How to use the recent MMLA Instructions Efficiently [Required Data Layout]?

What is the appropriate way to load and store data for the recent Arm Neon MMLA instructions?

For example, the description of SMMLA is:

> Signed 8-bit integer matrix multiply-accumulate. This instruction multiplies the 2x8 matrix of signed 8-bit integer values in the first source vector by the 8x2 matrix of signed 8-bit integer values in the second source vector. The resulting 2x2 32-bit integer matrix [...]

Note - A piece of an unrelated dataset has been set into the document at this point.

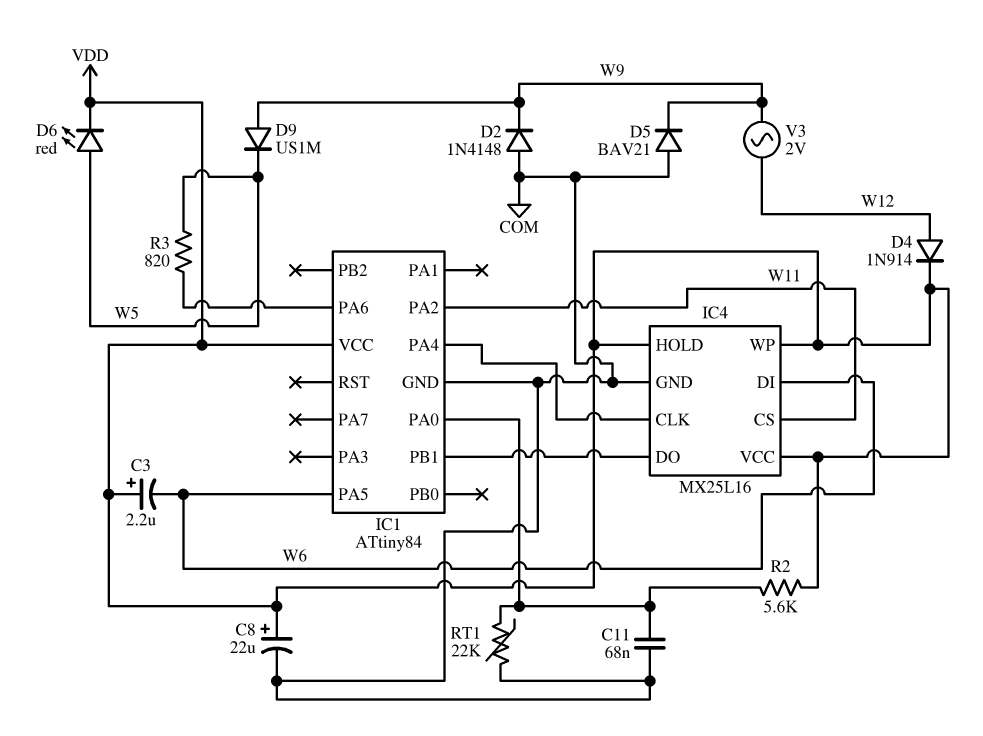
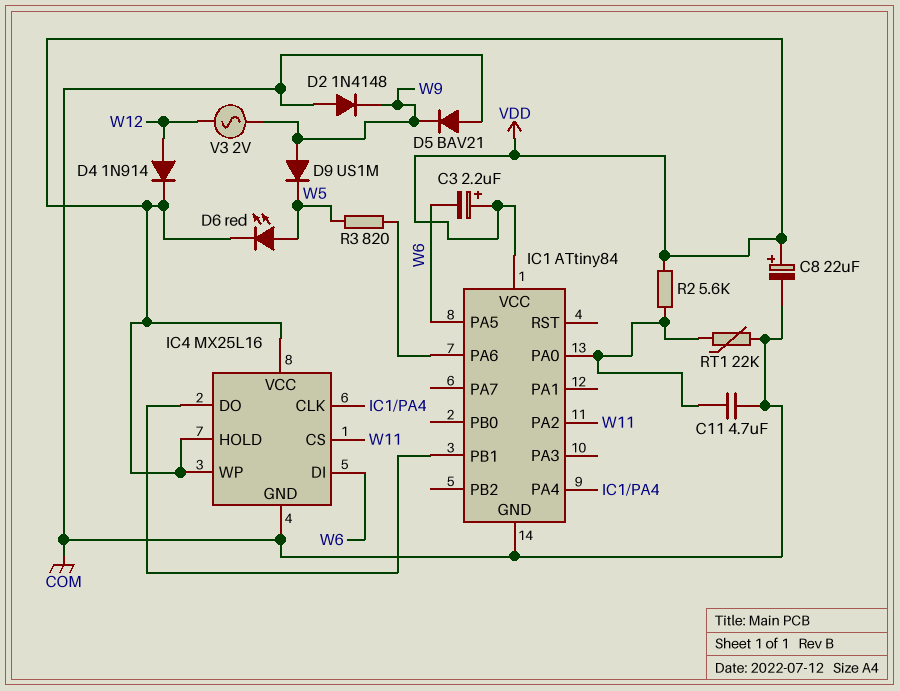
C11: 68nF (COM, IC1/PA0) -> 4.7uF (COM, IC1/PA0)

They require inputs sized 2x8 and 8x2 and produce outputs of the form 2x2. How can I efficiently load and store data for these functions? With matrices that are either row- or column-major, I see three broad possibilities to use these instructions, none appealing:

  • [Split and Combine] I load two consecutive 128-bit vectors and split them. Storing is equally "complicated" since I need to extract the relevant parts of the 2x2 matrix before storing it.
  • [Smaller Vectors] Alternatively, I could load 64-bit vectors, but that seems inefficient too.
  • [Reorder Input Data] Of course, I could re-pack the input data so the vectorized loads already span multiple rows or columns. Is that the intended use?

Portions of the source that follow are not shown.